O mercado de trabalho formal no Brasil iniciou o ano com um desempenho superior às expectativas econômicas. Segundo os dados oficiais divulgados nesta terça feira o país registrou a criação líquida de cento e doze mil trezentos e trinta n quatro novos postos de trabalho com carteira assinada durante o mês de janeiro. Este saldo positivo é o resultado de mais de dois milhões e duzentas mil admissões contra dois milhões e noventa e cinco mil desligamentos no período.
Com o novo avanço o estoque total de empregos com vínculos formais no território nacional subiu para a marca de quarenta e oito milhões e quinhentos mil postos. O resultado mensal superou as projeções de analistas financeiros que estimavam a criação de cerca de noventa e duas mil vagas. Nos últimos doze meses o Brasil acumula a abertura de mais de um milhão e duzentos mil vínculos de trabalho estáveis em diversos setores produtivos.
A indústria de transformação e extração foi o grande destaque do mês sendo responsável pela geração de cinquenta e quatro mil novecentas e noventa e uma novas vagas. O setor industrial demonstrou vigor na retomada de projetos e na ampliação de linhas de produção em diversas regiões do país. Logo atrás aparecem os setores de construção civil e de serviços que também apresentaram números sólidos de contratação formal.
A construção civil abriu cinquenta mil quinhentas e quarenta e cinco vagas refletindo o aquecimento de obras de infraestrutura e do mercado imobiliário nacional. Já o setor de serviços contribuiu com quarenta mil quinhentos e vinte e cinco novos postos formais. A agropecuária também seguiu em trajetória positiva com a abertura de vinte e três mil vagas impulsionada pelos ciclos de colheita e preparo do solo.

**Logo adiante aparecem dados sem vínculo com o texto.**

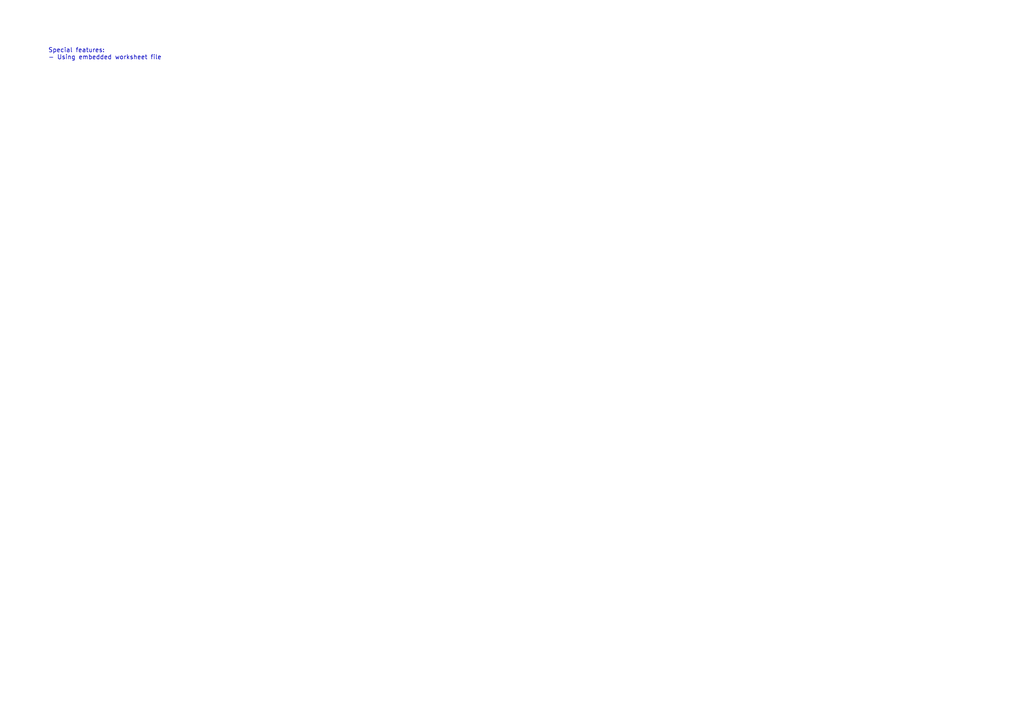
<source format=kicad_sch>
(kicad_sch
	(version 20250114)
	(generator "eeschema")
	(generator_version "9.0")
	(uuid "e63e39d7-6ac0-4ffd-8aa3-1841a4541b55")
	(paper "A4")
	(title_block
		(title "Test design all features")
		(date "2025-12-20")
		(rev "1")
		(comment 1 "1234-12345")
		(comment 2 "1234-12345")
	)
	(lib_symbols)
	(text "Special features:\n- Using embedded worksheet file"
		(exclude_from_sim no)
		(at 13.97 13.97 0)
		(effects
			(font
				(size 1.27 1.27)
			)
			(justify left top)
		)
		(uuid "51709cbd-4466-42d9-9ff5-081ff2608e70")
	)
	(sheet_instances
		(path "/"
			(page "1")
		)
	)
	(embedded_fonts no)
	(embedded_files
		(file
			(name "lilytronics_page_layout_sch.kicad_wks")
			(type worksheet)
			(data |KLUv/WBxDB0XADZfYiDwWDfQMcnOQmlDrICnrVAC1V/+o+vtnvuQumgGPnRYaFkAVQBZAB9+0LNI
				/Bc3I/E/nptnS3w9+RNpvuOhofY15ec51+T4hoZ6tfTUHf/kXwAAAoIR6X2cl7U01uW4JhxZMov/
				ZcfuMdjuxuikEot3zF4qAAKCMWTScD7whgoBOUNlf+ygRHXujyRQpbIxBYpWObEN3WzobKwAeCx2
				WlYqR3H0J/e4ttqSf/LffJ1YpXLWCNcij4+oUwbxpfI/H3nmYM+Oswh+OOXn70frQbdwbUkXBTe7
				4+vBnQQ97Loz2RQL8TWCF4v5UeENE2IHX0TWtL2ue1yyplZaO7u9SSeRUBgZQqKYdBGIw8rNrrqI
				B/FUhGx794+Vmqal7mXTNiszrXL+X4POljWrOcsBAYFB02hPKJALJNNZKuVKbtnoRjXNdp6ioekw
				lwuEzs4Gh9WgWrqKojJ7tqS25YMOEvNGJ/XwOixCMW32jYiE5YJR2Ti5aV0vTTscuHH0/6kX3SRW
				vYi9aJZ5cICkoLFgptzIUFBQkGQYA8BEpMQqHZoxAUuGn45uF4HjNx7AKkYT+RxFAq9bwMbDoSEA
				WKFnPifYOaUM+mRk9iFiAYWQMs+MgXwfwPxkRq5KkdEeQQnfjJyyr3lpllUwd0b1gGMndVDCymNh
				bPUulTy2JI1mkJ8WCMPWnEFSRZpPlRm0yZfZaHMxtAAY+skRQ34urRsX1LADAvI6EaOj+Y+Y4CJB
				+bckCcqT2mWE8HkT0L6oFwJLND6vgpDPXOLvZ/V6IY83udLCufUggIH5cY+M/UTCgn8Nj0na94Ci
				RE01nQGxvXDRkSMcfW01DytlWl5/qkJGqzBYeZkI2jnQGZyp3V6S46wCji5p2mKFPIaxt//k9mdY
				QB568o+GA84yp/+BAcpAle/IEGQgE3rzcKKA7/CSw4pP0ts2I5sFGcx0Lpg306tZy9yHufQhxk3c
				WUZ6QI3BqQI=|
			)
			(checksum "AA99E32D76E6281768E23AD2759012E5")
		)
	)
)

</source>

O comércio foi a única exceção entre os grandes grupos econômicos apresentando o fechamento de cinquenta e seis mil e oitocentos postos de trabalho. As autoridades explicam que esse movimento é sazonal e recorrente no mês de janeiro devido ao encarecimento do crédito e ao encerramento dos contratos temporários de natal. Historicamente o setor comercial realiza ajustes de pessoal logo após o período de festas de final de ano.
No recorte regional dezoito das vinte e sete unidades federativas registraram saldos positivos de emprego no primeiro mês do ano. Santa Catarina liderou o ranking nacional seguida por Mato Grosso e Rio Grande do Sul. O estado de Mato Grosso do Sul também apresentou um desempenho favorável no início do ano registrando um saldo positivo de quatro mil quinhentas e dezenove novas vagas com carteira assinada.
Dentro do estado de Mato Grosso do Sul a capital Campo Grande liderou as contratações seguida de perto por municípios como Dourados e Três Lagoas. O setor de serviços e a indústria de celulose foram fundamentais para impulsionar os números nessas cidades. A agroindústria no interior do estado também contribuiu para manter a estabilidade das contratações formais durante o período de transição entre as safras.
O rendimento médio real de admissão em janeiro foi de dois mil cento e dezoito reais apresentando uma variação positiva em relação ao mês anterior. Esse valor reflete a política de valorização do salário mínimo e a busca das empresas por profissionais mais qualificados. Em setores como a indústria e a tecnologia da informação os salários médios de entrada superam a média nacional devido à exigência de especialização técnica.
O bom momento do mercado de trabalho reflete a confiança do setor produtivo e a manutenção de políticas de incentivo ao consumo e ao crédito controlado. O aumento da massa salarial real decorrente das novas contratações tende a retroalimentar a economia gerando mais demanda por serviços. Especialistas apontam que a estabilidade na inflação tem permitido que as empresas planejem investimentos de longo prazo com segurança.
O governo federal destacou que o foco nos próximos meses será a qualificação profissional para preencher postos que exigem maior especialização técnica. Áreas ligadas à manutenção industrial seguem com alta demanda e baixas taxas de desemprego em todo o território. A meta é manter o ritmo de crescimento nas contratações formais para reduzir a informalidade e garantir todos os direitos previdenciários aos novos trabalhadores.